■ Goal of the exercise
Collect all lines below with the string "Lindehaven".

■ Excerpted records
______
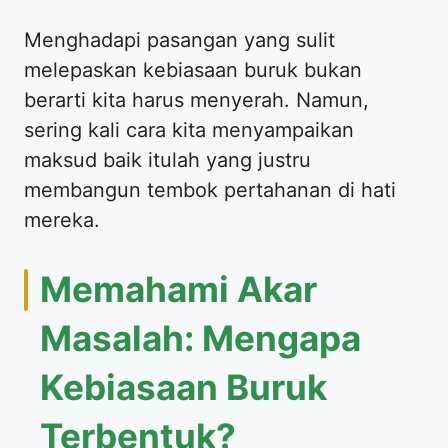
Menghadapi pasangan yang sulit
melepaskan kebiasaan buruk bukan
berarti kita harus menyerah. Namun,
sering kali cara kita menyampaikan
maksud baik itulah yang justru
membangun tembok pertahanan di hati
mereka.
Memahami Akar
Masalah: Mengapa
Kebiasaan Buruk
Terbentuk?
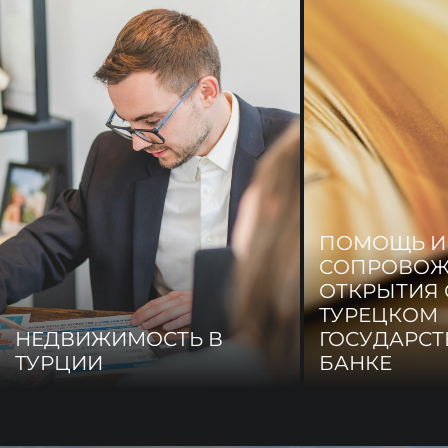
ПОМОЩЬ И
СОПРОВОЖ
ОТКРЫТИЯ 
ТУРЕЦКОМ
НЕДВИЖИМОСТЬ В
ГОСУДАРС
ТУРЦИИ
БАНКЕ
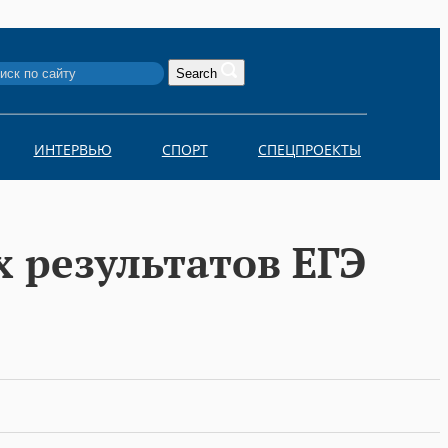
Search
ИНТЕРВЬЮ
СПОРТ
СПЕЦПРОЕКТЫ
 результатов ЕГЭ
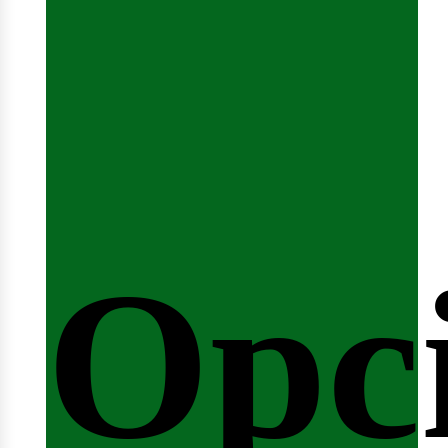
emi
Opc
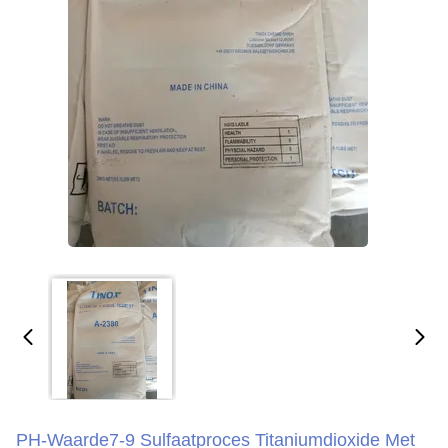
PH-Waarde7-9 Sulfaatproces Titaniumdioxide Met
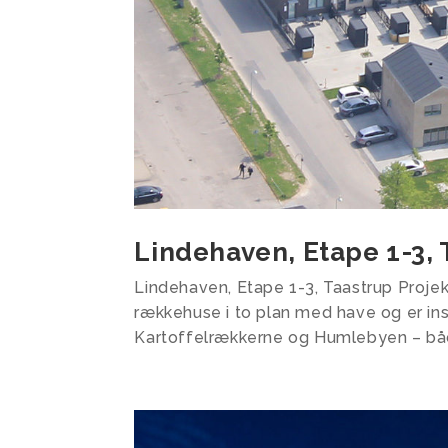
Lindehaven, Etape 1-3, 
Lindehaven, Etape 1-3, Taastrup Proje
rækkehuse i to plan med have og er in
Kartoffelrækkerne og Humlebyen – både 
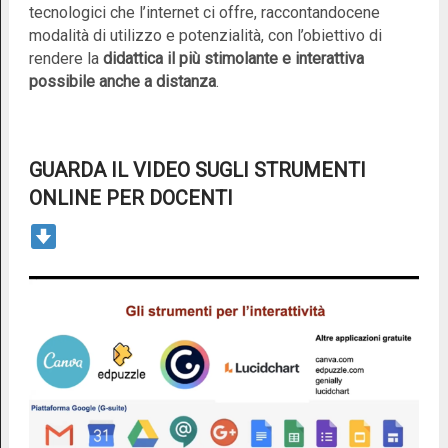
tecnologici che l’internet ci offre, raccontandocene
modalità di utilizzo e potenzialità, con l’obiettivo di
rendere la
didattica
il più stimolante e interattiva
possibile anche a distanza
.
GUARDA IL VIDEO SUGLI STRUMENTI
ONLINE PER DOCENTI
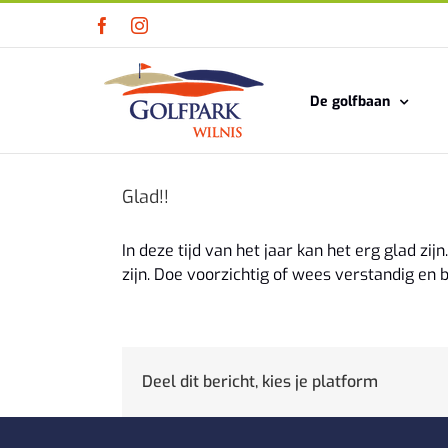
Ga
Facebook
Instagram
naar
inhoud
De golfbaan
Glad!!
In deze tijd van het jaar kan het erg glad z
zijn. Doe voorzichtig of wees verstandig en bl
Deel dit bericht, kies je platform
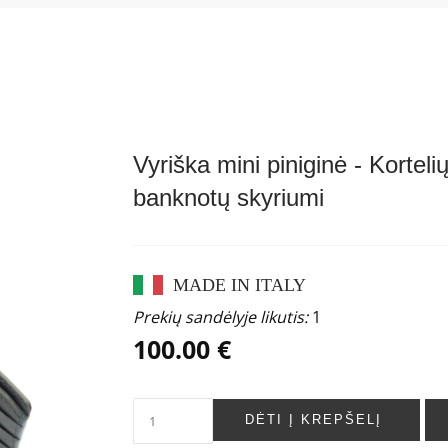
Vyriška mini piniginė - Korteli
banknotų skyriumi
MADE IN ITALY
Prekių sandėlyje likutis:
1
100.00 €
DĖTI Į KREPŠELĮ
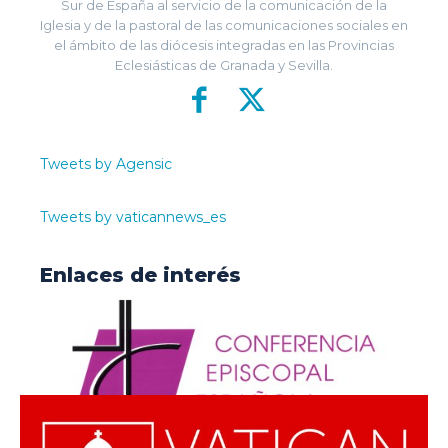
Sur de España al servicio de la comunicación de la
Iglesia y de la pastoral de las comunicaciones sociales en
el ámbito de las diócesis integradas en las Provincias
Eclesiásticas de Granada y Sevilla.
Tweets by Agensic
Tweets by vaticannews_es
Enlaces de interés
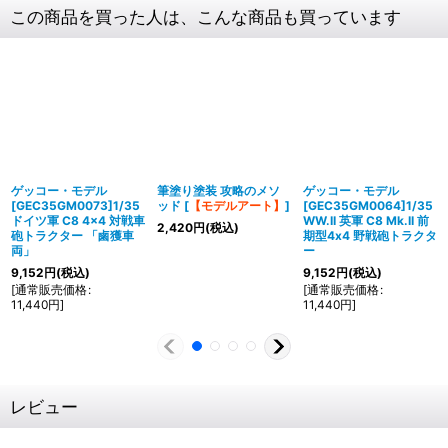
この商品を買った人は、こんな商品も買っています
ゲッコー・モデル
筆塗り塗装 攻略のメソ
ゲッコー・モデル
[GEC35GM0073]1/35
ッド
[
【モデルアート】
]
[GEC35GM0064]1/35
ドイツ軍 C8 4x4 対戦車
WW.II 英軍 C8 Mk.II 前
2,420
円
(税込)
砲トラクター 「鹵獲車
期型4x4 野戦砲トラクタ
両」
ー
9,152
円
(税込)
9,152
円
(税込)
[
通常販売価格
:
[
通常販売価格
:
11,440
円
]
11,440
円
]
レビュー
______
■ Solution
Lindehaven, Etape 1-3, 
Lindehaven, Etape 1-3, Taastrup Proje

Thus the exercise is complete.